Top of Entries supplied

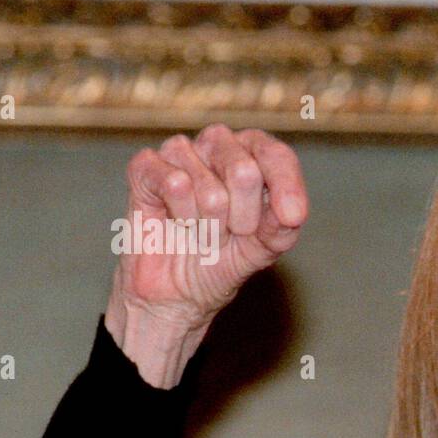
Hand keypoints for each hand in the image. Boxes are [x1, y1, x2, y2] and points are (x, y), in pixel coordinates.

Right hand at [105, 125, 308, 386]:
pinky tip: (177, 223)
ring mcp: (180, 152)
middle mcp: (218, 145)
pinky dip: (182, 215)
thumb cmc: (222, 260)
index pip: (276, 154)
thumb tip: (292, 214)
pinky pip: (173, 183)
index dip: (285, 187)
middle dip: (242, 219)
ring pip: (207, 186)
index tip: (292, 218)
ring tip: (202, 232)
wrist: (178, 292)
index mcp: (254, 155)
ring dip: (209, 226)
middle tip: (231, 234)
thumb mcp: (265, 248)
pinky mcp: (146, 167)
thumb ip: (282, 227)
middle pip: (244, 170)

Bottom of Entries supplied

Reproduce exactly the lines of the entries above from the first through the line with "thumb mcp: (265, 248)", both included; pictures should not be reproduced.

Hand keypoints for each hand in the image. Boxes are [x1, y1, x2, y2] and points are (x, y), in pixel coordinates.

Right hand at [105, 125, 308, 386]:
pinky tip: (177, 223)
ring mcp: (180, 152)
middle mcp: (218, 145)
pinky dip: (182, 215)
thumb cmc: (222, 260)
index pip: (276, 154)
thumb tip: (292, 214)
pinky pip: (173, 183)
index dip: (285, 187)
middle dip: (242, 219)
ring pip: (207, 186)
index tip: (292, 218)
ring tip: (202, 232)
wrist: (178, 292)
index mcp: (254, 155)
ring dip: (209, 226)
middle tip: (231, 234)
thumb mcp: (265, 248)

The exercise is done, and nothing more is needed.